Need to interpret the world around you ? Listen to it. It’s all in the collective slip of the tongue. O Sigmund, where art thou…

And we compete for such ridiculously small and ephemeral increments of ‘power’. Some other birder sees something you haven’t -- so you’re jealous. Childish. Will we ever?

Watching a bird can be so much more. Today, at the Hole, Val and I rinse ourselves with fresh Canada warbler (bright yellow with a necklace of blue tear drops), a Hooded Warbler (bright yellow too, with a hood and chin strap of jet-black). Oh ! Look, there’s goes a Wilson’s warbler, with his black Yamika! Over there, quick, a male Black-and-white Warbler. The most beautiful of all. Why ? “Because it reveals the infinity of nuance in the world around us, that’s why.” This spiced-up quote is from our friend Alan Messer (the bird artist). Here’s what he showed us: when you pause to observe a Black-and-white warbler (it actually looks like a zebra with wings; only the lines are horizontal, not vertical), and you see it land on a branch you’d have previously discounted as brown and dull and boring, all of a sudden the bird reveals the true nature of the bark as being a complex meshing of infinitesimal patches of violet, green, Bordeaux, mauve. Pale blue-grays and dark ambers suddenly stick out. Thanks to the stark contrast of the very black and white bird, a flying counterpoint, a winged reminder. Tree bark (technically, dead plant skin) is a kaleidoscope of what, ultimately, we always tend to overlook: the obvious, the common. The usual. Ever play camouflage ? Same idea. The best ones at it are the artists, our ‘pollinators’ of society, our observers of beauty. Preservers of what fertility we might still claim as a species. Thank you, Allan. Thank you black and white.

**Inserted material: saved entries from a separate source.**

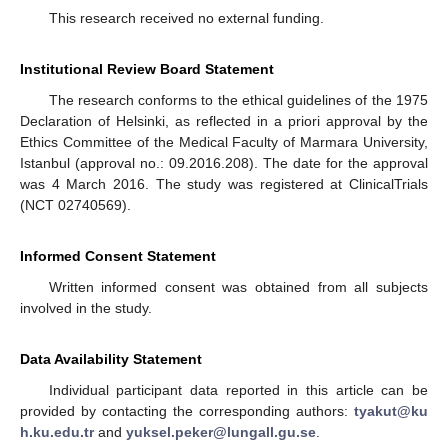
This research received no external funding.
Institutional Review Board Statement
The research conforms to the ethical guidelines of the 1975
Declaration of Helsinki, as reflected in a priori approval by the
Ethics Committee of the Medical Faculty of Marmara University,
Istanbul (approval no.: 09.2016.208). The date for the approval
was 4 March 2016. The study was registered at ClinicalTrials
(NCT 02740569).
Informed Consent Statement
Written informed consent was obtained from all subjects
involved in the study.
Data Availability Statement
Individual participant data reported in this article can be
provided by contacting the corresponding authors:
tyakut@ku
h.ku.edu.tr
and
yuksel.peker@lungall.gu.se
.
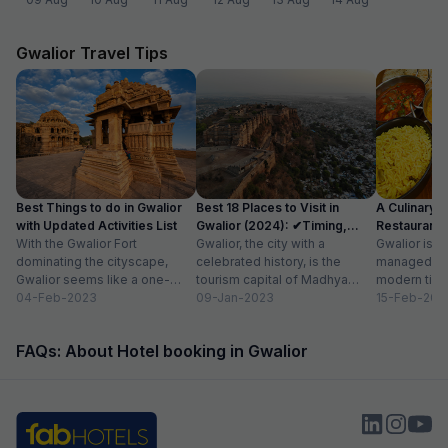
Gwalior Travel Tips
Best Things to do in Gwalior
Best 18 Places to Visit in
A Culinary G
with Updated Activities List
Gwalior (2024): ✔Timing,
Restaurants 
With the Gwalior Fort
Entry Fee
Gwalior, the city with a
Gwalior is a 
dominating the cityscape,
celebrated history, is the
managed to 
Gwalior seems like a one-
tourism capital of Madhya
modern time
attraction city, but you would
04-Feb-2023
Pradesh. From massive forts
09-Jan-2023
compromising
15-Feb-202
be amazed at its...
to beautiful temples...
elements. H
FAQs: About Hotel booking in Gwalior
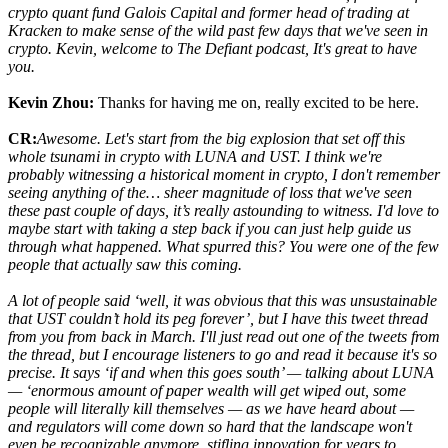
crypto quant fund Galois Capital and former head of trading at
Kracken to make sense of the wild past few days that we've seen in
crypto. Kevin, welcome to The Defiant podcast, It's great to have
you.
Kevin Zhou:
Thanks for having me on, really excited to be here.
CR:
Awesome. Let's start from the big explosion that set off this
whole tsunami in crypto with LUNA and UST. I think we're
probably witnessing a historical moment in crypto, I don't remember
seeing anything of the… sheer magnitude of loss that we've seen
these past couple of days, it’s really astounding to witness. I'd love to
maybe start with taking a step back if you can just help guide us
through what happened. What spurred this? You were one of the few
people that actually saw this coming.
A lot of people said ‘well, it was obvious that this was unsustainable
that UST couldn’t hold its peg forever’, but I have this tweet thread
from you from back in March. I'll just read out one of the tweets from
the thread, but I encourage listeners to go and read it because it's so
precise. It says ‘if and when this goes south’ — talking about LUNA
— ‘enormous amount of paper wealth will get wiped out, some
people will literally kill themselves — as we have heard about —
and regulators will come down so hard that the landscape won't
even be recognizable anymore, stifling innovation for years to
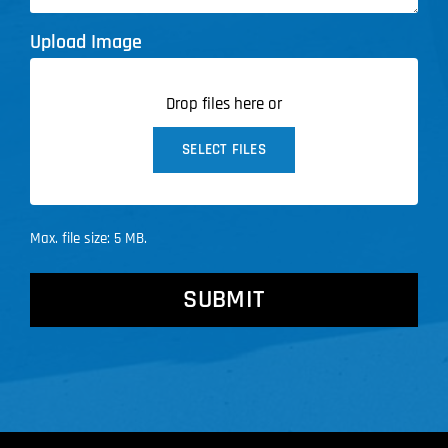
Upload Image
Drop files here or
SELECT FILES
Max. file size: 5 MB.
CAPTCHA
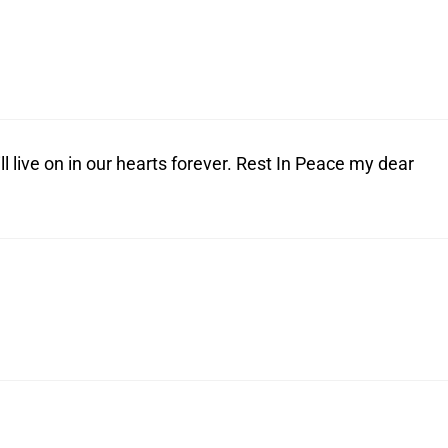
live on in our hearts forever. Rest In Peace my dear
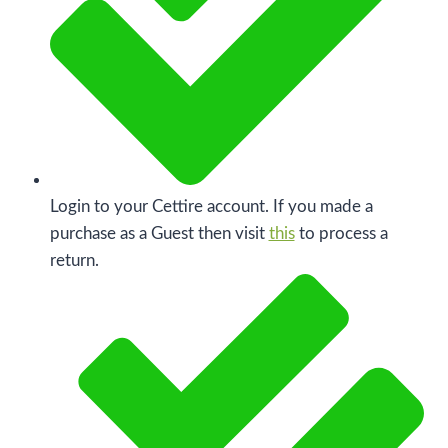
Login to your Cettire account. If you made a
purchase as a Guest then visit
this
to process a
return.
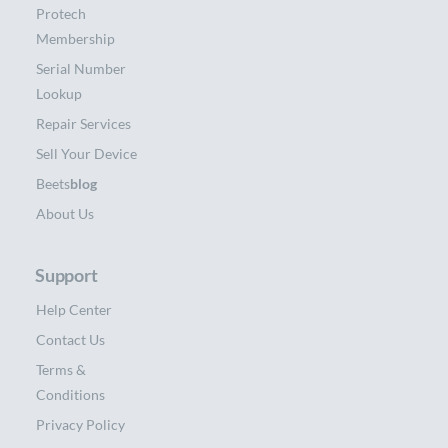
Protech
Membership
Serial Number
Lookup
Repair Services
Sell Your Device
Beets
blog
About Us
Support
Help Center
Contact Us
Terms &
Conditions
Privacy Policy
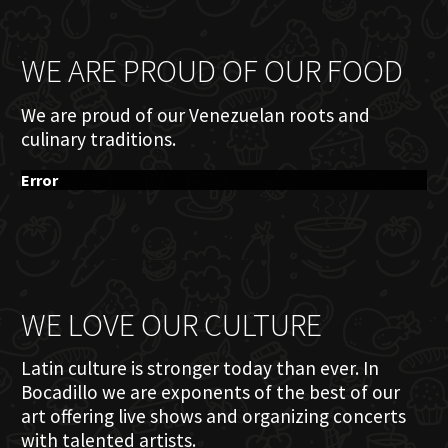
WE ARE PROUD OF OUR FOOD
We are proud of our Venezuelan roots and
culinary traditions.
Error
WE LOVE OUR CULTURE
Latin culture is stronger today than ever. In
Bocadillo we are exponents of the best of our
art offering live shows and organizing concerts
with talented artists.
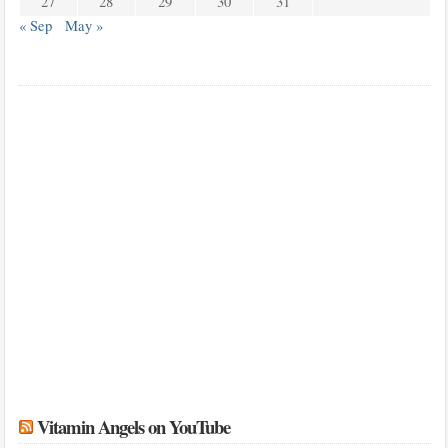
27
28
29
30
31
« Sep
May »
Vitamin Angels on YouTube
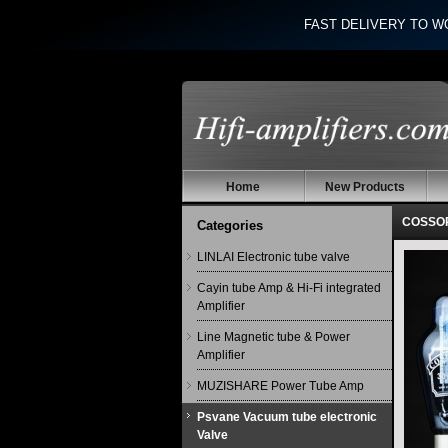
FAST DELIVERY TO W
Home
New Products
COSSOR
Categories
LINLAI Electronic tube valve
Cayin tube Amp & Hi-Fi integrated
Amplifier
Line Magnetic tube & Power
Amplifier
MUZISHARE Power Tube Amp
Psvane Vacuum tube electronic
Valve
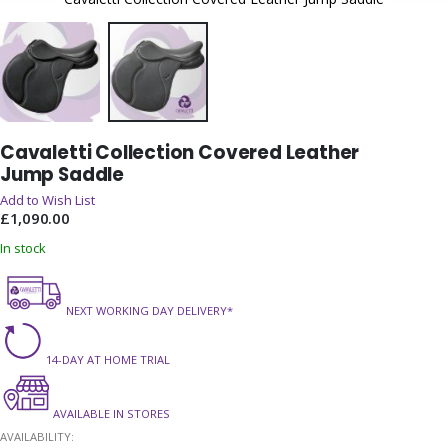
Skip
Cavaletti Collection Covered Leather
to
Jump Saddle
the
beginning
Add to Wish List
of
£1,090.00
the
In stock
images
gallery
NEXT WORKING DAY DELIVERY*
14-DAY AT HOME TRIAL
AVAILABLE IN STORES
AVAILABILITY:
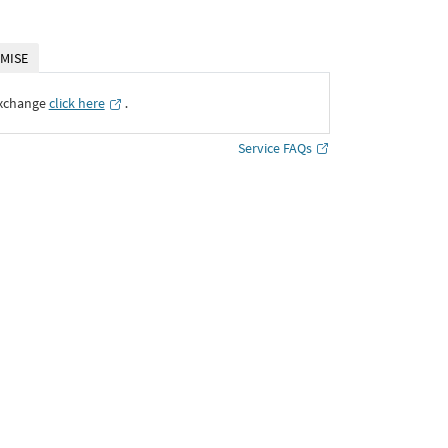
MISE
Exchange
click here
․
Service FAQs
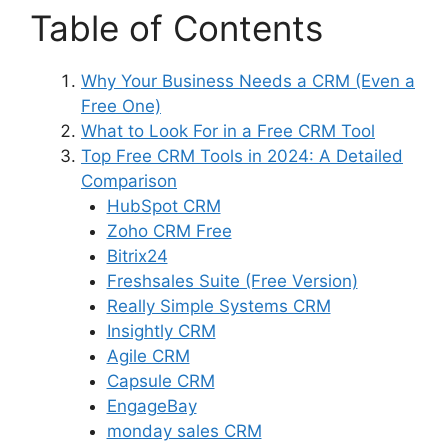
Table of Contents
Why Your Business Needs a CRM (Even a
Free One)
What to Look For in a Free CRM Tool
Top Free CRM Tools in 2024: A Detailed
Comparison
HubSpot CRM
Zoho CRM Free
Bitrix24
Freshsales Suite (Free Version)
Really Simple Systems CRM
Insightly CRM
Agile CRM
Capsule CRM
EngageBay
monday sales CRM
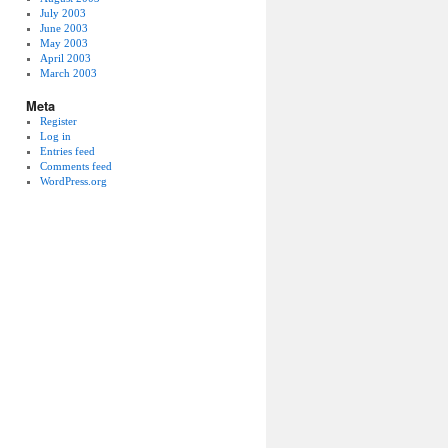
July 2003
June 2003
May 2003
April 2003
March 2003
Meta
Register
Log in
Entries feed
Comments feed
WordPress.org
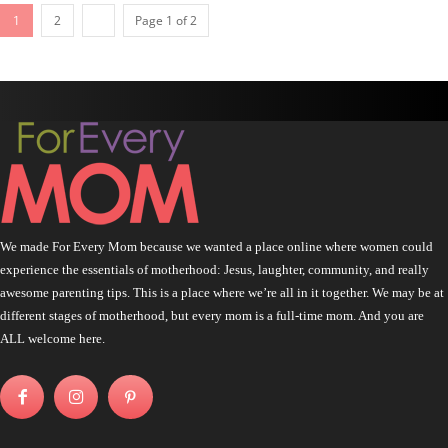
1
2
Page 1 of 2
We made For Every Mom because we wanted a place online where women could
experience the essentials of motherhood: Jesus, laughter, community, and really
awesome parenting tips. This is a place where we’re all in it together. We may be at
different stages of motherhood, but every mom is a full-time mom. And you are
ALL welcome here.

Conclusion. Go to the ‘hole’. Take the 4 am subway, the F or the E. Get off at Kew Gardens and stumble into the woods. The visual impact of a neotropical migrant at close range at 6am is shocking. Two simple colors in combo and you cry ‘how beautiful’. Your body pumps out a rush of adrenaline. Your heart beats louder. Throat tightens. Flushed cheeks. The fix. The addiction. Quick, a glass of water.


With many carbon atoms to share,
xoxo
Dave and Val


Epilogue: there are two very interesting spots to birdwatch in spring as hundreds of species of birds (and millions of individuals) pass through NYC. Not only from an ornithological but also from an anthropological (again!?) point of view. This waterhole in Queens and the Ramble in Central Park both attract birds, birders and gay prostitutes. You can be standing there in the bushes, contemplating the 4 colors of a Parula Warbler, drooling with wonderment, when suddenly, in the back ground, male to male fellatio. Whoa! Urban ecology 101! What with all us nerdy birders in the foreground, the colors of the birds themselves and the hunks in the background, scenes like this could only have been spun by the great Hieronymus Bosch himself.

*Try this experiment at home: say 50 of you guys are reading this webpage. Everyone of you breathe in… now, breathe out. Statistically, one of you just inhaled a carbon atom that belonged to Cleopatra’s body. Nose or hinder? That is the question…
p.s.: Val and I will be in the jungles of Venezuela on our NNYN-Green Hollow outreach program with the Ye’kuana tribe and Cornell University, working on land demarcation, GIS mapping and solar technology with the village of Jodoimenna. Our next blog (in July) will tell you the story of our trip. Have an excellent month of June!